What the task asks: In the entries below, find the string "data" and return each line holding it.
Study material below:
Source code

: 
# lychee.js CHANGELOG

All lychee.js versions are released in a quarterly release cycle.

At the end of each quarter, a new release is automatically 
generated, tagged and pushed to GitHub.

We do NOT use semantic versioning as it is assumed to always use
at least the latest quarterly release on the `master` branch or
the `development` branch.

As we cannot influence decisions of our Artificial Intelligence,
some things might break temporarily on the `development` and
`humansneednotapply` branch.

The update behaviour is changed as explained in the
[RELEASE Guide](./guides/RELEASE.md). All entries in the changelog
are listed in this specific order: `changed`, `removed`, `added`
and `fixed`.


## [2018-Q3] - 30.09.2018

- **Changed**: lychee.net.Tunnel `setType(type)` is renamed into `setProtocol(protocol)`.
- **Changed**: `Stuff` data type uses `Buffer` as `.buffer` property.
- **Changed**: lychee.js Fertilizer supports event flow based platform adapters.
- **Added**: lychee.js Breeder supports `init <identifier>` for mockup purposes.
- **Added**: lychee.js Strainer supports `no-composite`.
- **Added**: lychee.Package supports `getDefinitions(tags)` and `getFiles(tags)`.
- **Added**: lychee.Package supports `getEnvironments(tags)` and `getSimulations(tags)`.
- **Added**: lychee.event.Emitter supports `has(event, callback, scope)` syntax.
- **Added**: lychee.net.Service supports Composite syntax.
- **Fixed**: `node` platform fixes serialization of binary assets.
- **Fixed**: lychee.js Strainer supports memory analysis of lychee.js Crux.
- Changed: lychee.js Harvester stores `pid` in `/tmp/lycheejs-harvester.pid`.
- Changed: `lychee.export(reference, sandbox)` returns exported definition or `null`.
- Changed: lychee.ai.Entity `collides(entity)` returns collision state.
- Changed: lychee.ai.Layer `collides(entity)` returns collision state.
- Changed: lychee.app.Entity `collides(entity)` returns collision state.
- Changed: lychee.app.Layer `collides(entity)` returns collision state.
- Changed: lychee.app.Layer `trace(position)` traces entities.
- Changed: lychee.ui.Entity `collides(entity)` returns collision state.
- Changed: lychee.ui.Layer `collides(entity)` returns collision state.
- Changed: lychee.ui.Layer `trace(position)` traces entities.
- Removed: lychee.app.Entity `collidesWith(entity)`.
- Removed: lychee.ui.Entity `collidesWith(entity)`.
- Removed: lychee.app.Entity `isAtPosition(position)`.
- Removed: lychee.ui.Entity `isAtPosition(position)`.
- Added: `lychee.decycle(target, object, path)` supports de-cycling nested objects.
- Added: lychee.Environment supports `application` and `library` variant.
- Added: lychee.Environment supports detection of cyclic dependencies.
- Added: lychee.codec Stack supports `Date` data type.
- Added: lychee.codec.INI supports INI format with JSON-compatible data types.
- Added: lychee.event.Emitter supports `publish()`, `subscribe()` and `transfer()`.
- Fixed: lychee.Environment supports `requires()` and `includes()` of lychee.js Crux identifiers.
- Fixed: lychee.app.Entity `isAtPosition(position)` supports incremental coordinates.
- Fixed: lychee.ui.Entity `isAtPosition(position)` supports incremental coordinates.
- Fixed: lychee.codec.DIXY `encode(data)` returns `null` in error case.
End of Study material.
Output of the task:
- **Changed**: `Stuff` data type uses `Buffer` as `.buffer` property.
- Added: lychee.codec Stack supports `Date` data type.
- Added: lychee.codec.INI supports INI format with JSON-compatible data types.
- Fixed: lychee.codec.DIXY `encode(data)` returns `null` in error case.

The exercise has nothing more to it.